Machines can only predict future behavior that’s representative of the past
The effectiveness of a machine learning system depends on how well the model generalizes, or performs on previously unseen instances or inputs. This generalization depends on how well the training sample represents the unseen instances the model acts on. Unfortunately, the fraud game is inherently adversarial, so the problem isn’t stationary. As the system gets better at stopping old fraud strategies by learning historical examples, fraudsters develop novel attack vectors to beat the system. This severely limits the generalizability and shelf-life of a fraud detection model, so people are required to constantly monitor its actions and performance.
Humans are aware of context and capable of logical reasoning
Machines cannot incorporate new information well; they look at only what they are trained to look at. For example, if there is a security breach in a large phone service or email provider, a human can take that knowledge into account while reviewing cases. However, the machine cannot spontaneously update itself to react appropriately to the new information.
No business wants to collect fraud outcomes by letting their systems be vulnerable to such attacks, which is where humans must step in
Often times, such new information results from a feature that didn’t even exist when the model was trained like a vulnerable update to an existing software. In practice, when this happens, humans will design and deploy stop-gap rules to protect the newly-discovered blind spot. These rules provide relief to the fraud detection system while the model is updated to incorporate the changed situation.

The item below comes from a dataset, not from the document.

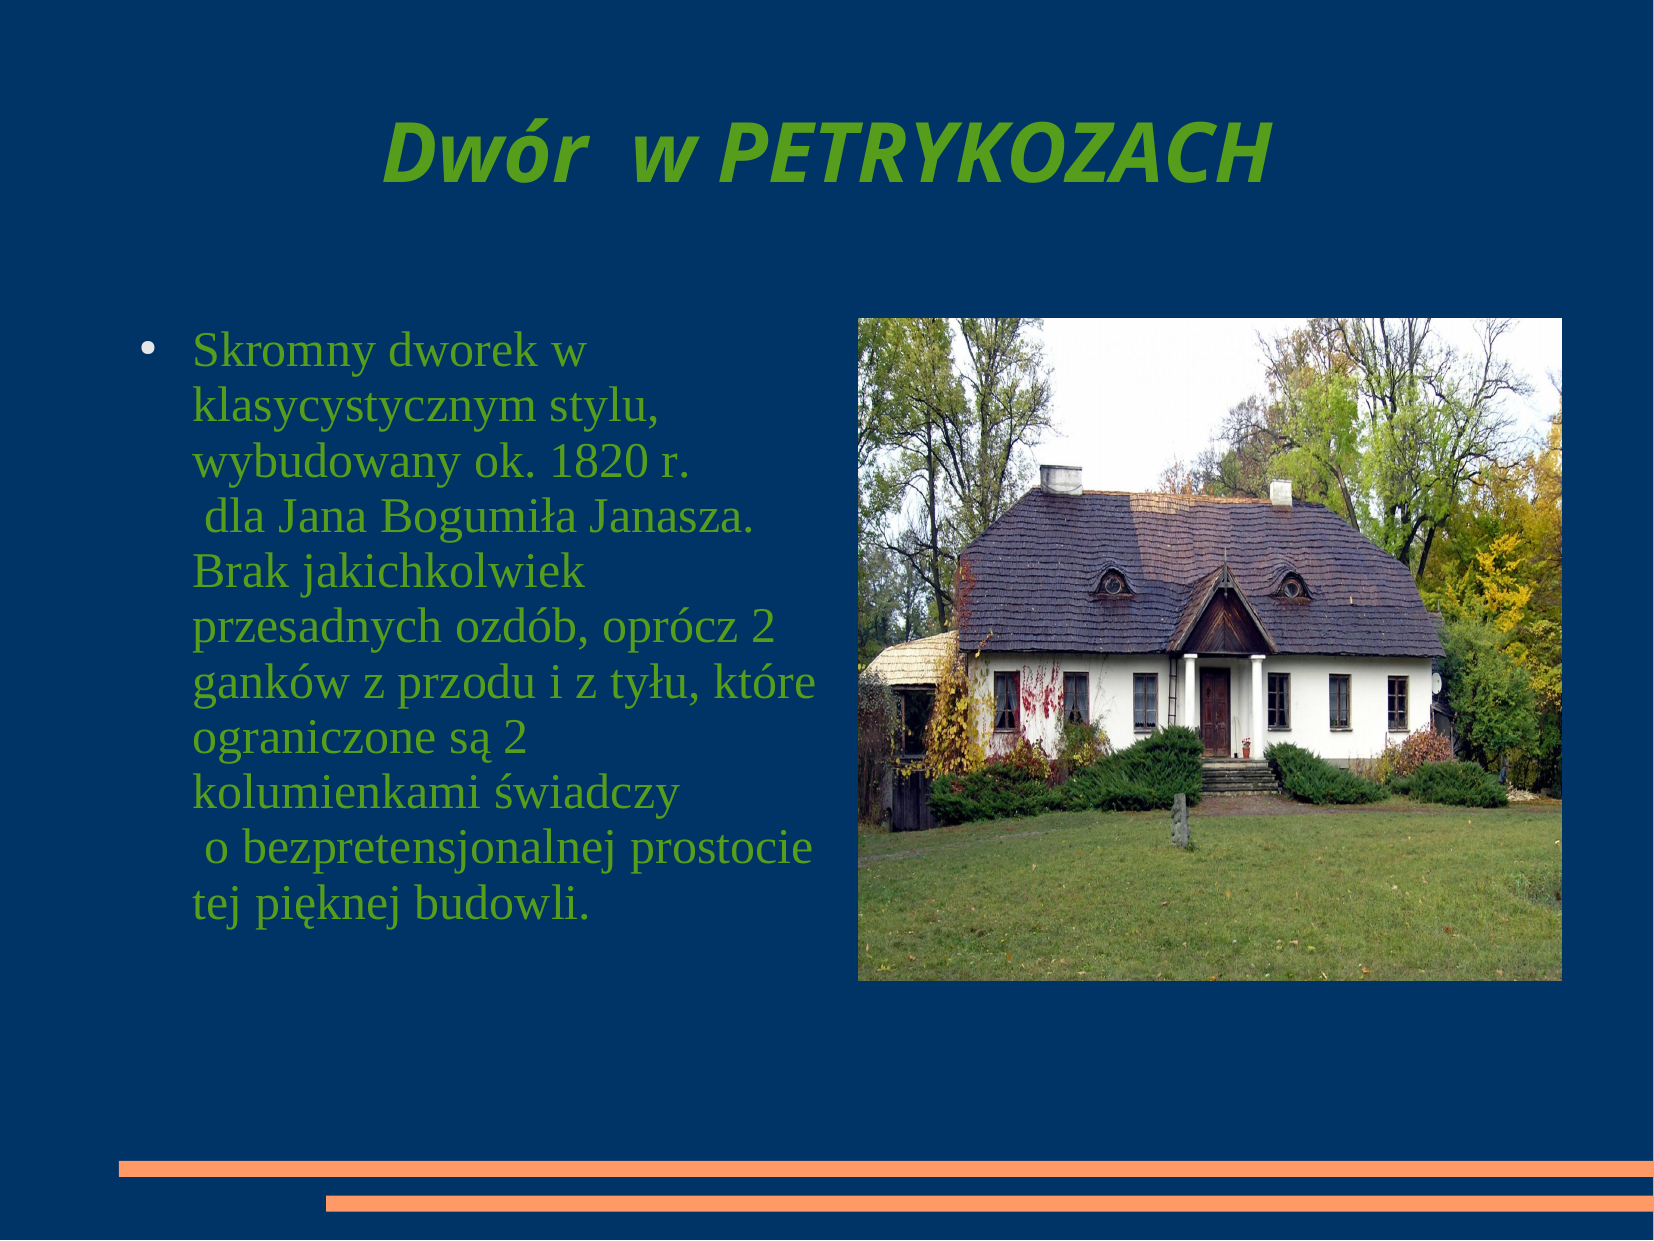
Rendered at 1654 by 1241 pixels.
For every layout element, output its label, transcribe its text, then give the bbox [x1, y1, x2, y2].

picture [858, 318, 1562, 981]
title Dwór w PETRYKOZACH [121, 46, 1534, 254]
list Skromny dworek w klasycystycznym stylu, wybudowany ok. 1820 r. dla Jana Bogumiła Janasza. Brak jakichkolwiek przesadnych ozdób, oprócz 2 ganków z przodu i z tyłu, które ograniczone są 2 kolumienkami świadczy o bezpretensjonalnej prostocie tej pięknej budowli. [121, 322, 824, 1132]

Humans are also capable of trying out complex approaches as they review cases. It is common for humans to contact the applicant to confirm if fraud occurred. During the course of the conversation, the human expert might choose to do a variety of things. The human could (a) ask the applicant to answer some questions associated with their past, (b) ask for their social security number, (c) ask the user to complete a set of tasks sent through email in order to confirm the applicant’s identity. Machines, on the other hand, are not capable of carrying out such detailed, wide-ranging approaches that require taking action based on responses or feedback that cannot be predicted in advance.
An important consideration in fraud detection systems is how different cases link with one another. Most fraud detection systems create an underlying graph structure that connects cases through attributes they share. The hypothesis is that a fraudster attempts to get through the fraud systems making repeated attacks using different identities. However, in all such attacks there is some constant attribute, such as the device through which the attack was carried out, or the requested shipping address. The graph structure helps connect these otherwise disparate applications and identify them as an attack. Since this graph tracks a subset of all possible attributes at any point of time, it can miss connections simply because the attribute isn’t represented on the graph. A human does not have this constraint, and can improvise attributes not available to the pre-designed graph. In other words, humans are free to reason about anything, not just a predetermined set of attributes.

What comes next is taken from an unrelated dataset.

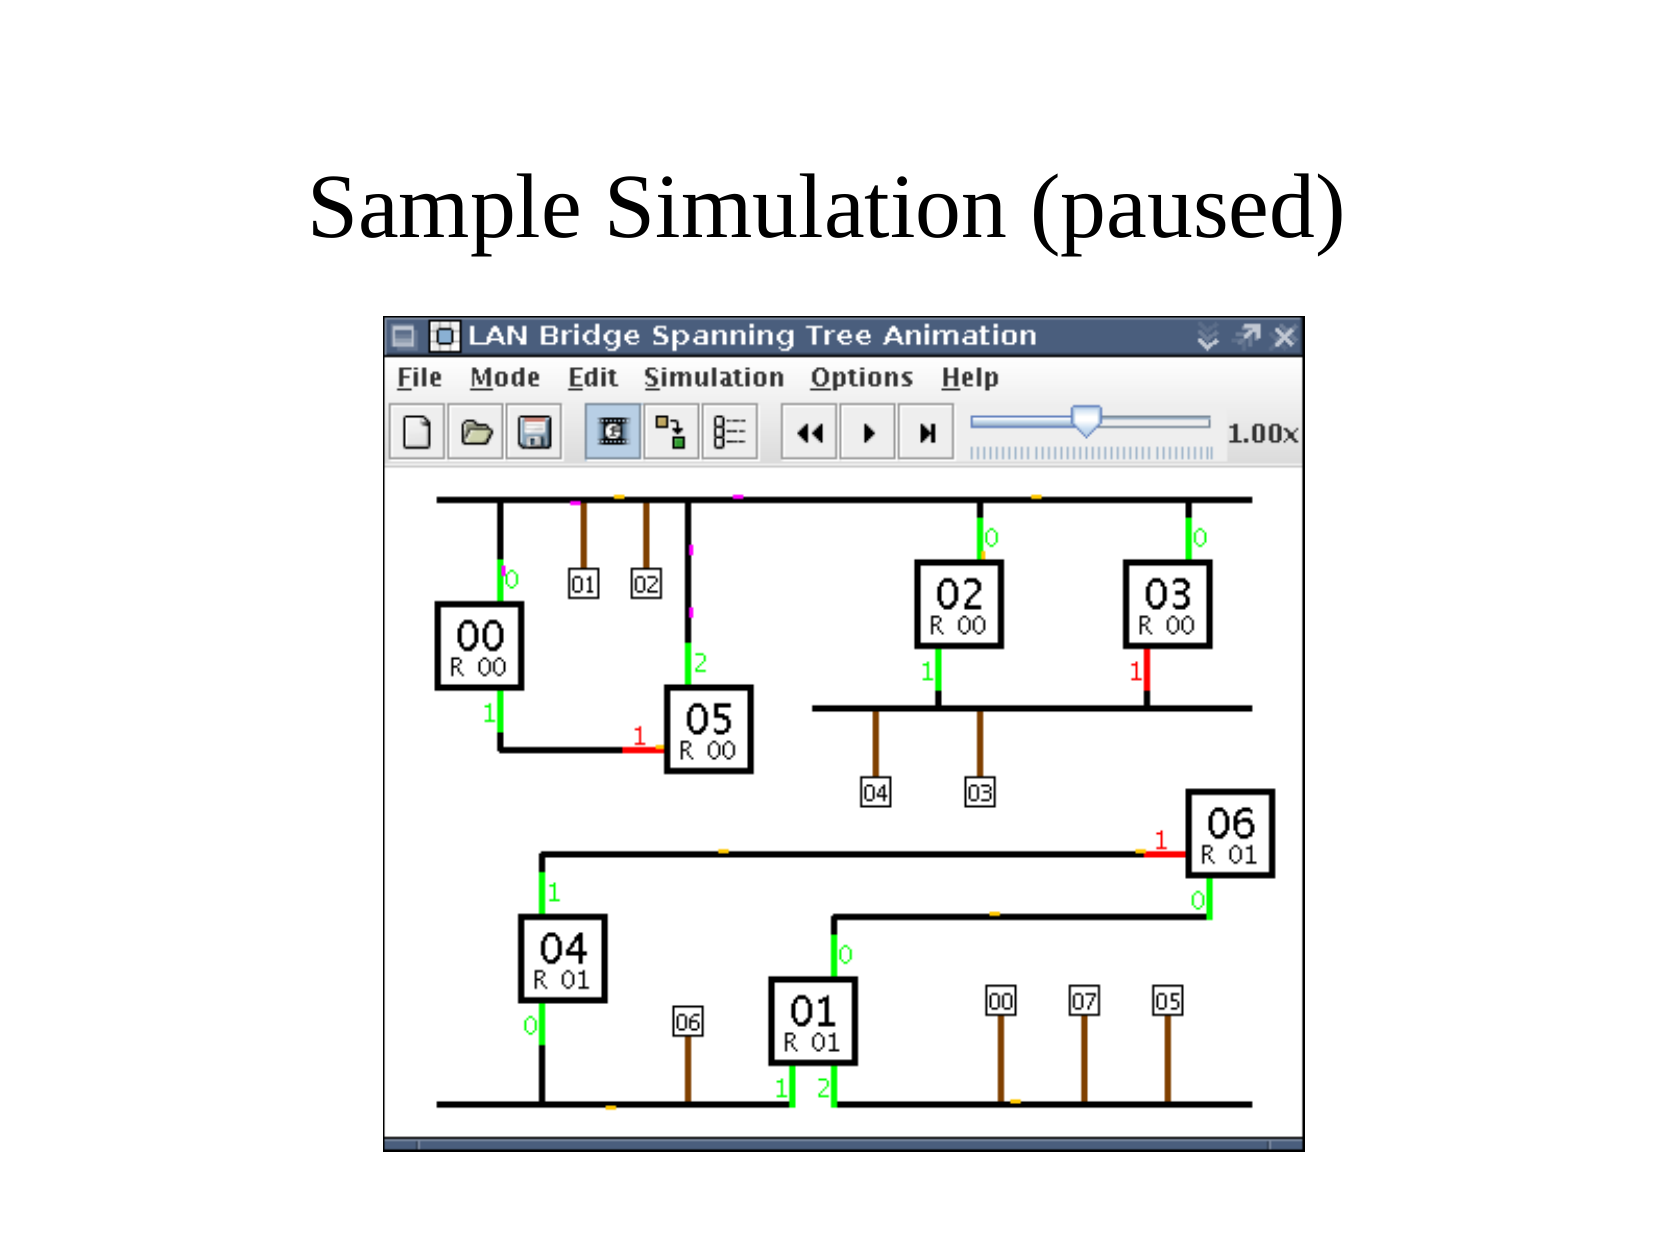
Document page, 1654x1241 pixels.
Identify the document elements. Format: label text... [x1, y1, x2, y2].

title Sample Simulation (paused) [121, 102, 1534, 311]
picture [383, 316, 1305, 1152]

Humans are better at annotating outliers and inliers
Machines can easily detect whether a case is an outlier (i.e. different from the instances that the model was trained on). However, it cannot easily predict the outcome label as the machine or model was never trained on such an instance. Such outliers require human expertise and intuition, as mere extrapolation is seldom the right approach, and that is generally what a machine is limited to.
Similarly, when a certain attribute or instance is an inlier (i.e. is observed more than represented in the training sample); it could suggest an outcome that’s different than what the model was trained on. However, the model wouldn’t be able to confirm this as it requires additional context that a human needs to take into account. The human expert could help determine whether the inlier is a result of a data issue where all IPs were incorrectly recorded to be the same or a fraudster was repeatedly trying to attack the system from the same IP.
Machines can help address scale and manage human intervention through active learning
As a business scales, it attracts more frequent and novel attacks from fraudsters. It is hard for a rapidly growing internet scale business to hire and train the human resources required to keep up with the scale. Machines, however, can rank order and present only the most dubious transactions that require manual review based on the resources available. While there are different strategies to sort cases for manual review, most or all boil down to two goals (1) refer complex cases where the model is uncertain about its decision, and (2) get outcome labels that can help improve the next generation of the model the most.